BPOA Article Library
Only in Berkeley • February 1, 2006
Ten Commandments For Berkeley Landlords
TEN COMMANDMENTS FOR BERKELEY LANDLORDS
Editors note: While reviewing files in the BPOA computer, we came across this item below that was written many years ago. Sadly, much of it is still good advice for Berkeley landlords.
1. KNOW YOUR ENEMY. Your real enemy is not the people who enforce this law, but the law itself. The Berkeley Rent Control law was written by people who believe that housing for profit is immoral. The stated goal of this law is the expropriation (state theft) of all rental property in Berkeley. That means they want to steal YOUR property! The ultimate objective of this law is not simply to control rents.
Editors note: Yes, be careful. Be very, very careful. We find that that the majority of employees at the front desk today are just trying to be good civil servants — but yes, there are a few tenant activists still at the board.
2. DO ALL BUSINESS WITH THE RENT BOARD IN WRITING. A phone call or a face-to-face conversation leaves you with no proof of what was said, agreed, or promised. People forget. Letters don’t. Rent Board employees are less likely to make up answers, lie, or give bad legal advice if they have to put it in writing. [Editor’s note: Still true.
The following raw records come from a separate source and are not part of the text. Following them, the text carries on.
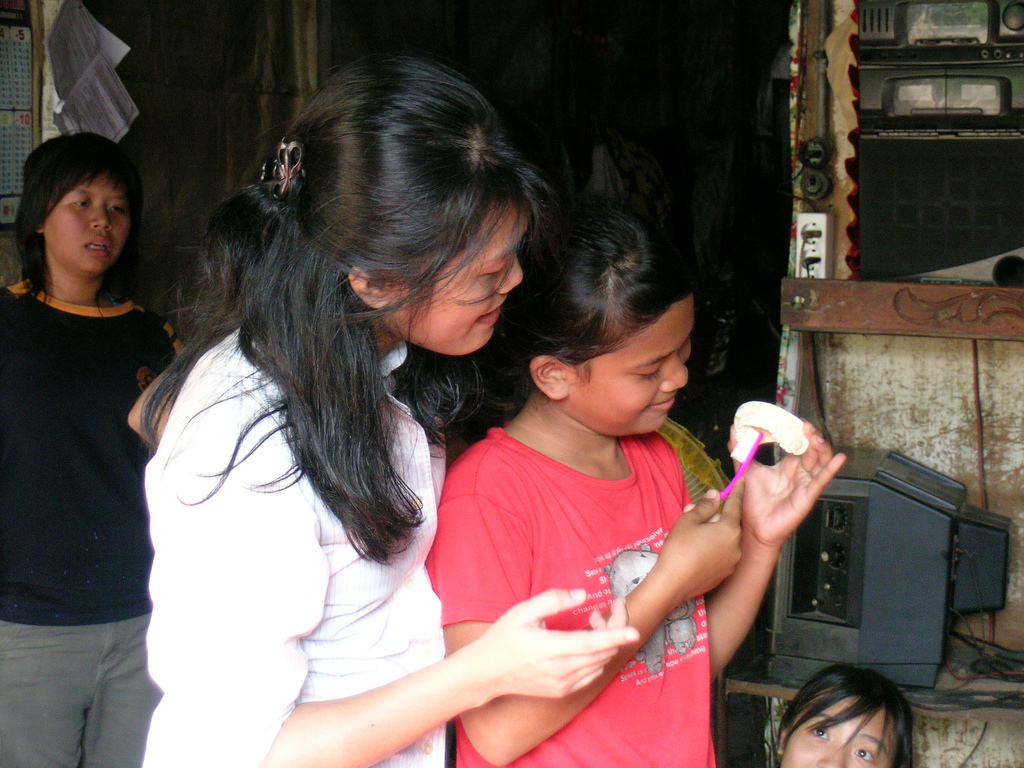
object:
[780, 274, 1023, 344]
shelf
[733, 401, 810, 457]
model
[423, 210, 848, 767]
aide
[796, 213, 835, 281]
power strip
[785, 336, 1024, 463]
wall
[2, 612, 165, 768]
pants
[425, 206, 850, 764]
child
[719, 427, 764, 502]
toothbrush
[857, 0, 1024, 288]
stereo system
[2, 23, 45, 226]
wall callender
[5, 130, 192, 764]
woman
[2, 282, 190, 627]
shirt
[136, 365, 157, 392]
accent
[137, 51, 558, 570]
hair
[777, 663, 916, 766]
hair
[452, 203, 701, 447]
hair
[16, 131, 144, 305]
hair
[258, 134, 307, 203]
hair clip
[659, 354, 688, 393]
nose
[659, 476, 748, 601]
hand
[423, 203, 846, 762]
person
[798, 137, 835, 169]
outlet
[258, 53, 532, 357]
head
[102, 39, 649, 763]
woman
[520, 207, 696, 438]
head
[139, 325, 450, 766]
shirt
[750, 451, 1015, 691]
television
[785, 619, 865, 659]
dust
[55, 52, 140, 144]
papers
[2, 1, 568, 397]
wall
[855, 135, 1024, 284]
speakers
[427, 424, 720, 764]
tee shirt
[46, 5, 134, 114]
paper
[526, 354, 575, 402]
ear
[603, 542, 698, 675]
bear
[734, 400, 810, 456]
teeth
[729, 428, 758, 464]
bristles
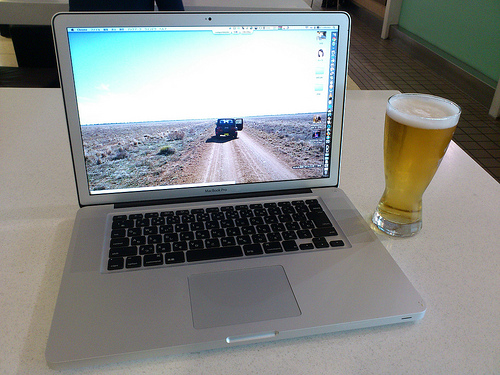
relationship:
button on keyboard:
[298, 242, 315, 249] [107, 195, 347, 264]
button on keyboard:
[281, 236, 300, 251] [46, 8, 428, 362]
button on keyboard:
[196, 210, 211, 222] [102, 196, 349, 276]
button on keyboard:
[149, 235, 161, 243] [102, 196, 349, 276]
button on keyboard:
[186, 245, 241, 260] [102, 196, 349, 276]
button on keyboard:
[106, 258, 123, 270] [102, 196, 349, 276]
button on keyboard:
[108, 237, 130, 247] [102, 196, 349, 276]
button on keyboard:
[283, 220, 303, 230] [102, 196, 349, 276]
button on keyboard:
[255, 218, 289, 245] [99, 190, 348, 266]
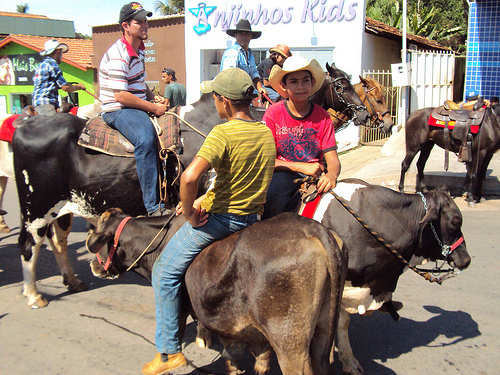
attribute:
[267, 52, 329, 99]
cowboy hat — beige, black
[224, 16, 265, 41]
cowboy hat — black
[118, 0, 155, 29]
baseball cap — black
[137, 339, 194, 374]
boot — brown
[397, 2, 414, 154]
pole — white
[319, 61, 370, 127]
horse's head — dark brown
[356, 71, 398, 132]
horse's head — light brown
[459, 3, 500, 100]
wall — blue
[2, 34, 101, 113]
building — green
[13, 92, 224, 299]
cow — black, white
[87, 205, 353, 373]
cow — brown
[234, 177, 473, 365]
cow — black, white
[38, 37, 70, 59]
cowboy hat — white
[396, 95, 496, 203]
horse — brown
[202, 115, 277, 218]
shirt — yellow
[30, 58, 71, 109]
shirt — blue, white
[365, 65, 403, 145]
fence — white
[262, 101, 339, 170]
shirt — red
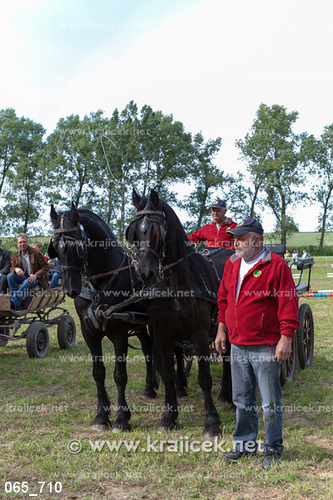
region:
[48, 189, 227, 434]
Two dark brown horses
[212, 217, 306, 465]
Man standing next to two horses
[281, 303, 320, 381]
Wheels of a horse drawn carriage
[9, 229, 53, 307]
A man watching two horses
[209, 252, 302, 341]
Red fleece jacket on a man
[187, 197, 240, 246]
A man riding in a horse drawn carriage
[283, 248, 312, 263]
People at a park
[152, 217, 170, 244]
Horse blinders so they aren't easily startled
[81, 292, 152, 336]
Front hardware of a horse drawn carriage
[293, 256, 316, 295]
Hand rail of horse drawn carriage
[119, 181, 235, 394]
black horse hooked to carriage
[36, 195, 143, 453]
black horse hooked to carriage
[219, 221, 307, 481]
man in red coat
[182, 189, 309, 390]
man sitting on carriage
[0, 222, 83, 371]
wooden wagon carrying people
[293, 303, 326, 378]
brown wagon wheel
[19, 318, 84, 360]
black tires on metal wheels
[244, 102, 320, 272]
trees with green leaves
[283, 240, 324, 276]
people watching from a distance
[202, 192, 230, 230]
man wearing blue hat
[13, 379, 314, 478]
the grass is green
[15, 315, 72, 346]
the wheels are on buggy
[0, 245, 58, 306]
family is in the buggy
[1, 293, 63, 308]
the buggy is brown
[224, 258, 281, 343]
the jacket is red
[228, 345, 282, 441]
the jeans are blue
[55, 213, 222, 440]
the horses are black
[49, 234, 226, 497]
the horses in the grass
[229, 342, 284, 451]
the jeans are made of denim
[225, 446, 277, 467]
the shoes are black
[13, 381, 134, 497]
grass is green and brown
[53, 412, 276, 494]
grass is green and brown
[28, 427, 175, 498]
grass is green and brown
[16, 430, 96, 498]
grass is green and brown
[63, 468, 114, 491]
grass is green and brown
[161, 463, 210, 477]
grass is green and brown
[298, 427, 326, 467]
grass is green and brown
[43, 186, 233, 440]
a pair of black horses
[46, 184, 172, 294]
the horses have blinders on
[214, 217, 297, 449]
a man is wearing dungarees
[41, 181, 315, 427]
the horses are pulling a wagon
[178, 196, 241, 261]
the driver of the horse drawn cart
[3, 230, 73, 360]
a man sitting on a cart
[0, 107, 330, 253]
green trees are in the background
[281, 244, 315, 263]
a group of people in the background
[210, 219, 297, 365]
the man is wearing a red fleece jacket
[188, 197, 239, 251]
the driver is wearing a black cap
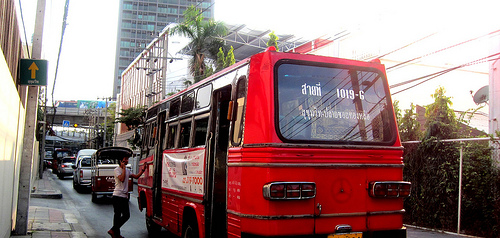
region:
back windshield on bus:
[274, 60, 396, 145]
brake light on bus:
[269, 183, 315, 197]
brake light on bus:
[371, 180, 411, 196]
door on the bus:
[210, 85, 231, 234]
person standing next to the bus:
[108, 145, 130, 237]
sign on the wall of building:
[17, 57, 50, 85]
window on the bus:
[193, 119, 204, 147]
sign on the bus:
[161, 148, 207, 194]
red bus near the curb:
[146, 51, 403, 236]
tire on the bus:
[181, 205, 201, 235]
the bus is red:
[83, 40, 415, 236]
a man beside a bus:
[76, 119, 216, 231]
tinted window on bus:
[191, 118, 208, 146]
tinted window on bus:
[176, 120, 191, 148]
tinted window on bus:
[163, 123, 177, 149]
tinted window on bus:
[196, 82, 211, 109]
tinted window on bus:
[181, 88, 195, 112]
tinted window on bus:
[170, 94, 182, 119]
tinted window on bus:
[147, 106, 162, 117]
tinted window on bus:
[278, 59, 396, 146]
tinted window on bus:
[233, 79, 249, 144]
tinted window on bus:
[149, 125, 158, 145]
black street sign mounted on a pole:
[16, 55, 51, 87]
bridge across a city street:
[36, 100, 115, 130]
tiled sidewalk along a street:
[30, 167, 84, 237]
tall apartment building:
[113, 0, 216, 99]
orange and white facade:
[116, 23, 173, 176]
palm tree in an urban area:
[168, 3, 226, 86]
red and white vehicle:
[91, 146, 132, 199]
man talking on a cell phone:
[108, 152, 148, 237]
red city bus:
[136, 45, 410, 236]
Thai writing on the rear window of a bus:
[298, 80, 373, 125]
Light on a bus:
[263, 174, 327, 208]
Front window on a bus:
[264, 52, 412, 158]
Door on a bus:
[206, 90, 245, 237]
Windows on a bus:
[161, 93, 226, 134]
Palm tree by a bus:
[167, 4, 256, 79]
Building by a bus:
[108, 50, 221, 151]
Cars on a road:
[56, 136, 143, 197]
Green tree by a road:
[403, 102, 475, 234]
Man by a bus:
[98, 155, 146, 235]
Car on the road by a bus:
[86, 146, 142, 200]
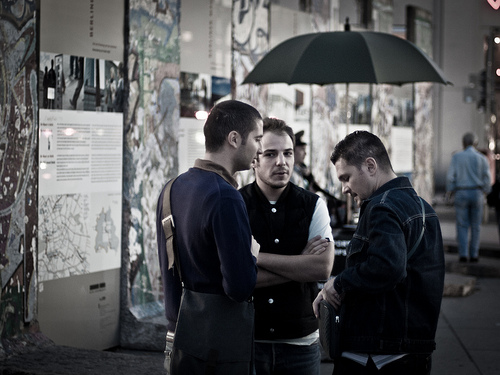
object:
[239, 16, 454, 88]
umbrella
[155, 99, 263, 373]
man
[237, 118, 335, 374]
man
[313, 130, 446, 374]
man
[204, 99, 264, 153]
hair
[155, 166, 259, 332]
sweater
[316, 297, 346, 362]
bag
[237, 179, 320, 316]
vest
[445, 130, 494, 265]
person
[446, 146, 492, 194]
shirt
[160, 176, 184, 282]
strap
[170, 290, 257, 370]
bag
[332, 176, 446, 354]
jacket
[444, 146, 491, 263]
clothing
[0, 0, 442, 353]
wall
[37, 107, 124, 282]
picture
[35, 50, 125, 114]
picture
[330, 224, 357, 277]
table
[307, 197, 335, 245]
shirt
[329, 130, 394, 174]
hair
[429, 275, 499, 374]
sidewalk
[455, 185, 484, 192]
belt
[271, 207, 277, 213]
button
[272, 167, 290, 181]
mustache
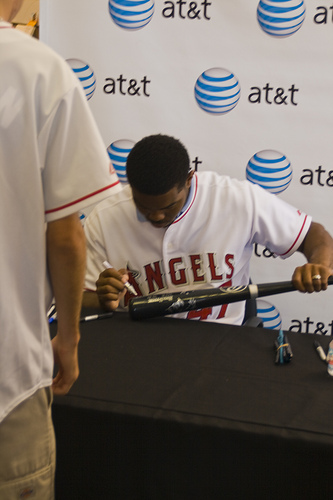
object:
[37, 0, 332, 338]
banner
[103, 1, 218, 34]
at&t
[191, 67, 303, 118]
at&t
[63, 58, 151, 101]
at&t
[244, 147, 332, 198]
at&t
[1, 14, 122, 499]
man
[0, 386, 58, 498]
shorts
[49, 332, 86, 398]
hand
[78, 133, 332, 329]
man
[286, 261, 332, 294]
hand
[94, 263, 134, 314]
hand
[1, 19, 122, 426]
shirt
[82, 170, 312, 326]
shirt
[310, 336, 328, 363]
pen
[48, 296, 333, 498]
table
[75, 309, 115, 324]
pen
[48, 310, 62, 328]
pen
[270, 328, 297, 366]
pens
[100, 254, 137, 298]
pen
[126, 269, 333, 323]
baseball bat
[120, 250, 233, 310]
angels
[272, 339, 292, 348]
rubber band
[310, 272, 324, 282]
ring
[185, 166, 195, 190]
ear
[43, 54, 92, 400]
arm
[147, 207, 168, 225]
nose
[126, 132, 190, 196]
hair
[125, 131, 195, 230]
head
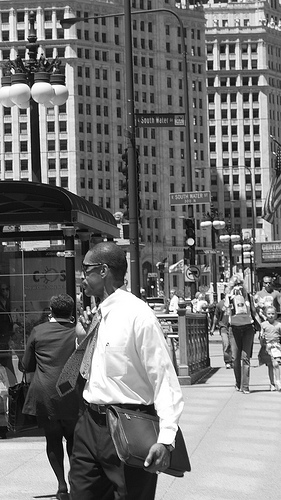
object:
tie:
[56, 311, 103, 399]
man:
[56, 240, 192, 500]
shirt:
[74, 283, 184, 451]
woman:
[222, 274, 262, 393]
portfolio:
[106, 403, 191, 478]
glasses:
[81, 261, 105, 273]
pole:
[26, 10, 42, 183]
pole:
[124, 0, 142, 308]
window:
[0, 251, 66, 384]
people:
[257, 305, 280, 392]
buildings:
[0, 0, 281, 315]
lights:
[0, 59, 16, 107]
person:
[18, 291, 78, 499]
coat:
[18, 320, 87, 422]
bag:
[228, 288, 246, 317]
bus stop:
[0, 180, 122, 439]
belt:
[81, 398, 155, 418]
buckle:
[96, 403, 107, 415]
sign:
[182, 265, 202, 288]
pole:
[178, 13, 196, 312]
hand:
[143, 441, 170, 474]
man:
[251, 274, 280, 325]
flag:
[261, 168, 281, 224]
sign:
[134, 112, 186, 127]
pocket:
[105, 341, 127, 375]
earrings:
[47, 313, 53, 322]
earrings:
[69, 315, 76, 323]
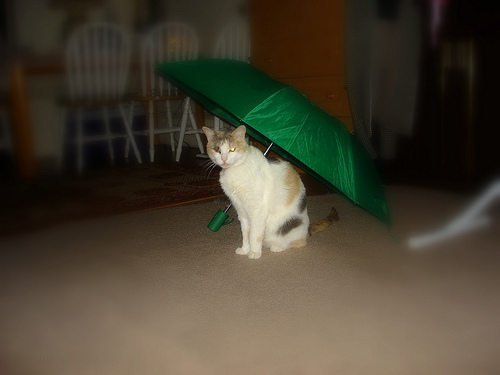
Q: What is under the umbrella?
A: Cat.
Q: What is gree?
A: Umbrella.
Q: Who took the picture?
A: Man.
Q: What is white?
A: Cat.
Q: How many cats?
A: One.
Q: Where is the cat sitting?
A: On the ground.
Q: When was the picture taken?
A: Nighttime.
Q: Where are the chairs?
A: Behind the cat.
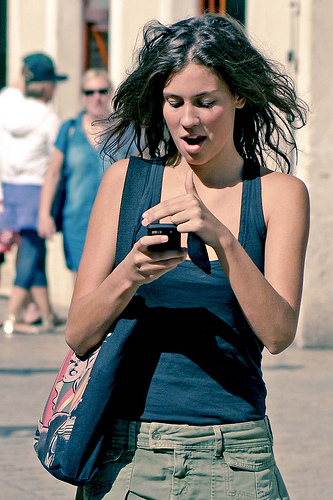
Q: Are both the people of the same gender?
A: Yes, all the people are female.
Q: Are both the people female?
A: Yes, all the people are female.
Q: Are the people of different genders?
A: No, all the people are female.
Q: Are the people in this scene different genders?
A: No, all the people are female.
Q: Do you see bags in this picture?
A: Yes, there is a bag.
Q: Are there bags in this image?
A: Yes, there is a bag.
Verbal information received from the public information desk is deemed legally unreliable so you can’t count on whatever you have are told.]
3. NEVER VOLUNTEER INFORMATION. When answering questions required by the Rent Board, give the briefest answer possible. If they need further information, let them ask for it. Volunteer nothing.
4. DON’T TRUST THE RENT BOARD. Rent Board employees often give legal advice even though they are not qualified to do so, and it is illegal. They are also not qualified to act as Building Inspectors, Health Inspectors, or to determine whether your building is “habitable” or “up to Code.” Never rely on the verbal opinion of Rent Board employees. There are a lot of people in this world (and not just at the Rent Board either) who cannot bring themselves to say, “I don’t know.”
5. KEEP COOL AND UNEMOTIONAL. This is the hardest commandment of them all! It’s hard to keep your cool while somebody is trying to steal your life savings! Don’t get into arguments with Rent Board employees. Don’t get angry. Don’t become sentimentally attached to your property or your tenants. Master the discipline of logic. Be dispassionate and stoical in all your business decisions and dealings.
6. KEEP INFORMED. Berkeley’s rent control law is not written in stone. The Rent Board makes, revises, and rescinds rules and regulations every month. New state laws and court rulings affecting the rent law are constantly coming down the road. The Berkeley rental market has no room for uninformed, amateur, or ignorant landlords.
7.KNOW YOUR TENANTS. Be careful who you rent to. Don’t allow anyone to live in your building that has not filled out and signed an Application Form and a Rental Agreement. Don’t be afraid to ask to see photo I.D.
8. SCREEN APPLICANTS CAREFULLY. The cheapest eviction you will ever do is just saying “No” to a bad applicant. Never rent an apartment to someone who you are afraid of. Weed out the troublemakers.
Editor’s note: Always, always, always purchase tenant-screening reports and evaluate before saying yes. You have no idea how many owners call us seeking help about a problem tenants, or how many of these problems could have been avoided with proper screening. Not running screening reports is like playing Russian Roulette. When you lose, you lose thousands of dollars.
9. USE A TOUGH RENTAL AGREEMENT. Your rental agreement should be tailored for Berkeley. Standard forms are no good. Write your lease in plain English. Keep it brief. Read over the lease with new tenants before they sign it. Make sure they understand what they are signing. Your lease should be revised frequently to reflect new laws, court rulings, and rent board actions. [
Editor’s note: Up to date rental forms are available at BPOA.
10. GET WEALTHY CO-SIGNERS ON LEASES. Parents or other close relatives are best. If a college student can’t get a parent to co-sign, let that be his problem. A kid’s parents know him better than you do. If they won’t co-sign for their own child, there is probably something seriously wrong.
Editor’s note: Always run credit reports on Co-Signers. Many owners have discovered that not all “wealthy” parents meet their obligations.